The most recent case cites “unconstitutional and unlawful conditions,” as well as outlines a corrupt grievance filing system that allegedly sees staff retaliate against residents who file or talk about grievances.

The case also describes a staffing pattern that damages employees’ ability to best treat the children. According to the report, the staffing differs from other residential psychiatric treatment facilities and “deprives staff of the ability to rest and recuperate, resulting in more aggression and less patience when interacting with residents.”

Isolation is often used in lieu of adequate staffing and in response to patients in danger of self-harm.

One child was left in isolation after a suicide attempt, where staff “forcibly removed her pants, and left her naked from the waist down in her cell for more than two days,” according to the docket report.

Amid questions concerning Woodside’s future, the facility lost its federal funding last fall due to a report that children were treated more like “inmates” rather than patients.

Another child described in the case was “physically restrained and carried while shackled in handcuffs and leg irons for refusing to return to her room.” Staff used a pain compliance technique where their knees are forced into the child’s back while restrained in the prone position—a technique that has been known to result in asphyxiation and death.

While a proposal to fund a new facility was floated in front of the House in January of this year, no new funding has been allotted. But even if the new building were to be approved and funding allotted, improvements would still be years away.

The DCF’s own Residential Licensing and Special Investigations Unit (RLSI) conducted a comprehensive report in October 2018, which is at the heart of the case, but Woodside has still denied all wrongdoing.

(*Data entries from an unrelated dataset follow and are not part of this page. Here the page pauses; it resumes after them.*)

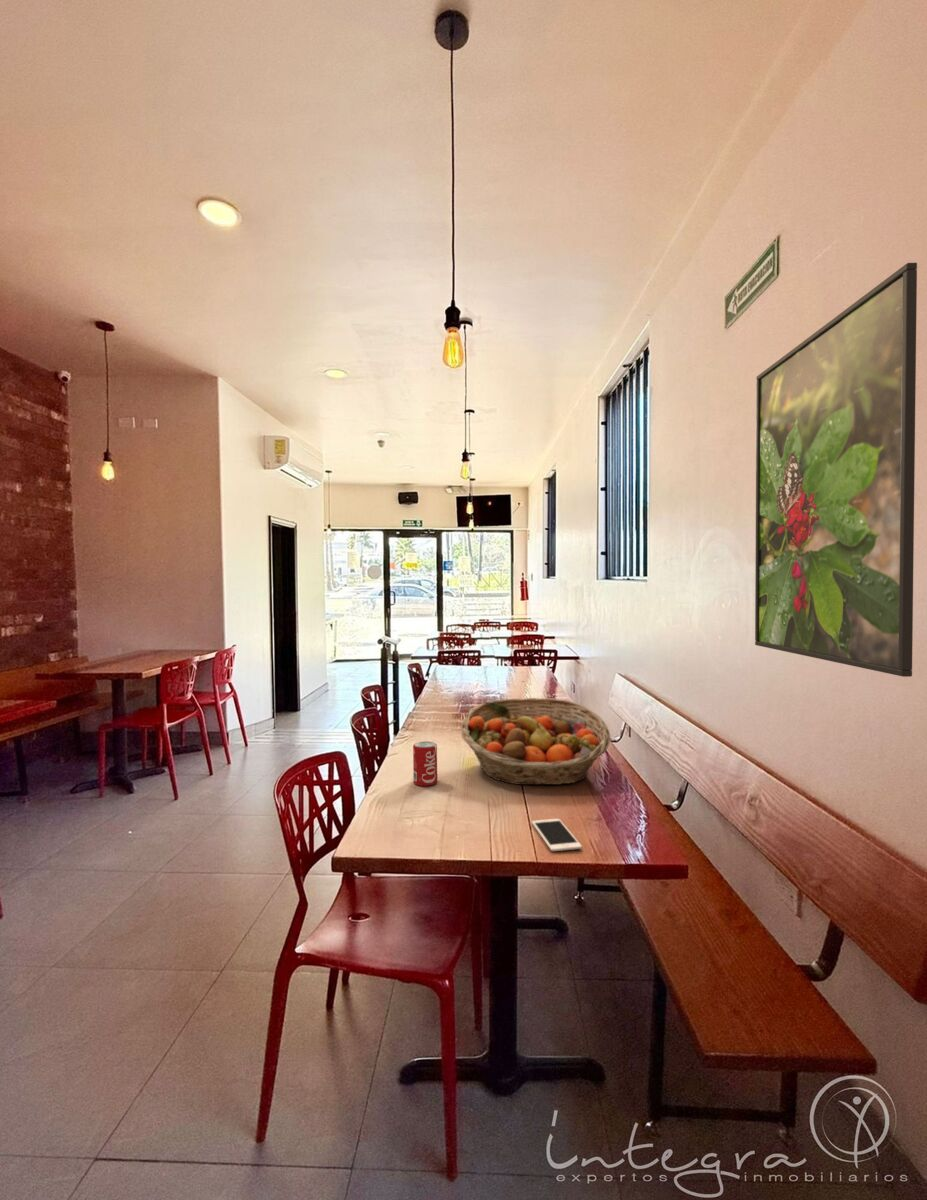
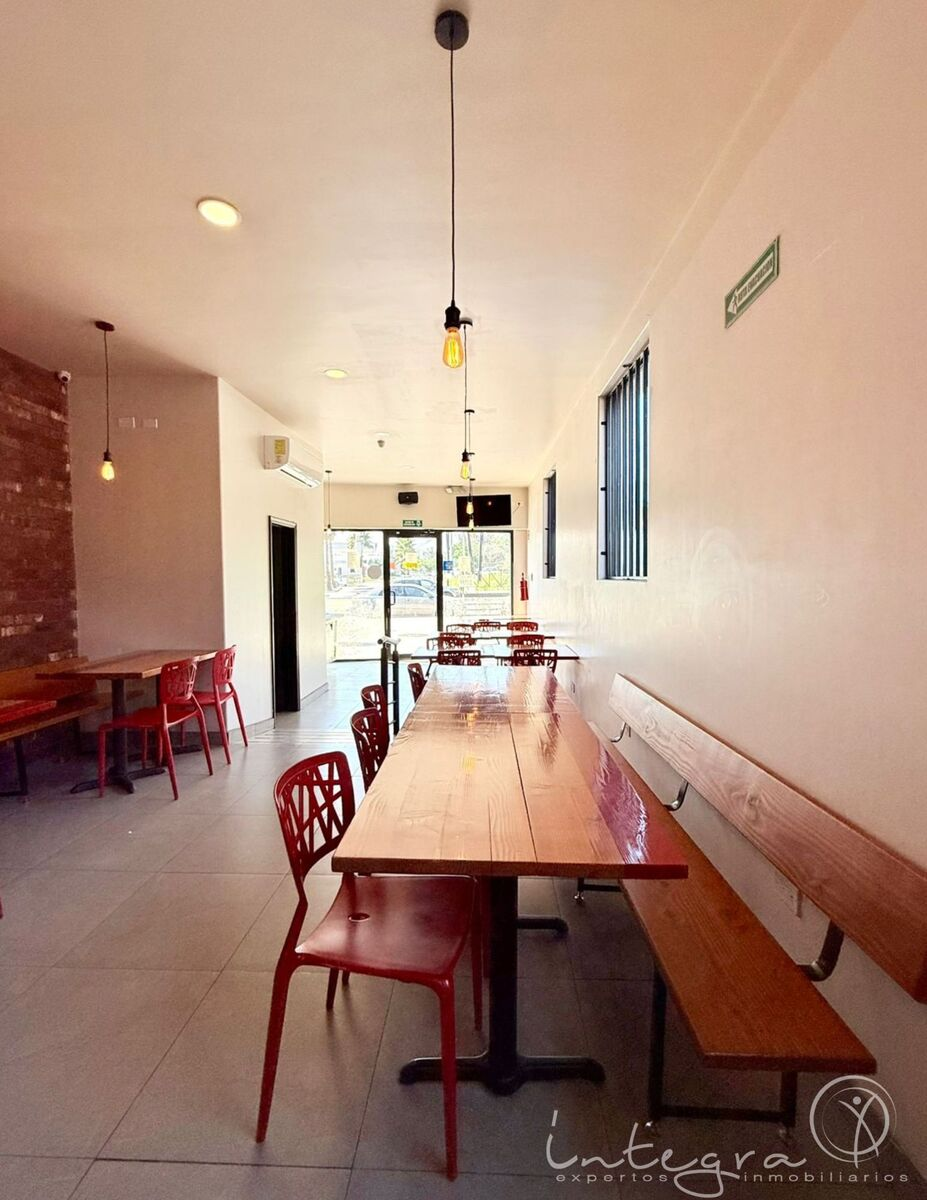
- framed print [754,262,918,678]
- beverage can [412,740,438,787]
- fruit basket [460,697,612,786]
- cell phone [531,818,583,852]
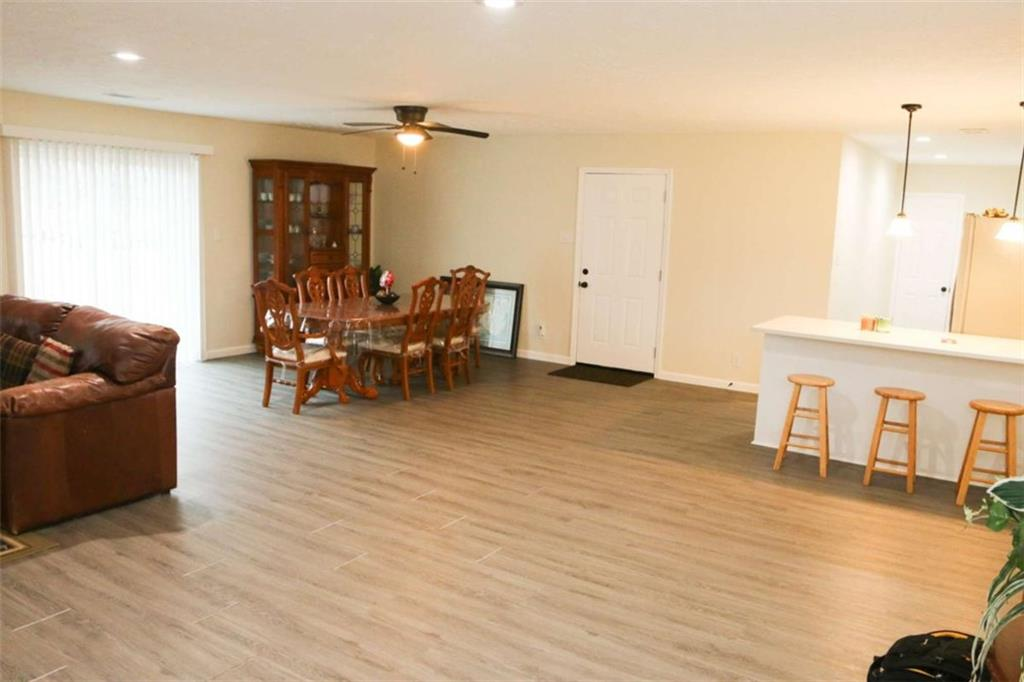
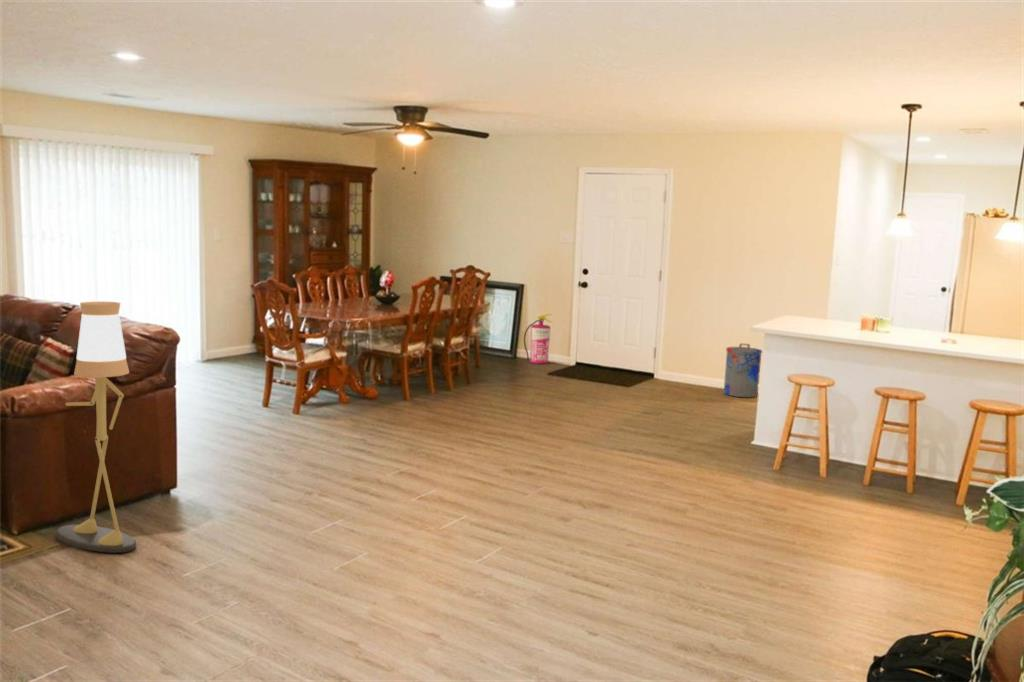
+ trash can [723,343,763,398]
+ fire extinguisher [523,313,554,365]
+ floor lamp [55,300,137,554]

A statement DCF issued to VPR in late June says that they are in the process of reviewing the lawsuit.

“Woodside has been working in collaboration with interested stakeholders, including Disability Rights Vermont, on an ongoing basis to review its practices and improve them when appropriate. This includes consulting with an expert to assess de-escalation and restraint practices. We expect the expert’s report and recommendations in the next few weeks,” the statement reads.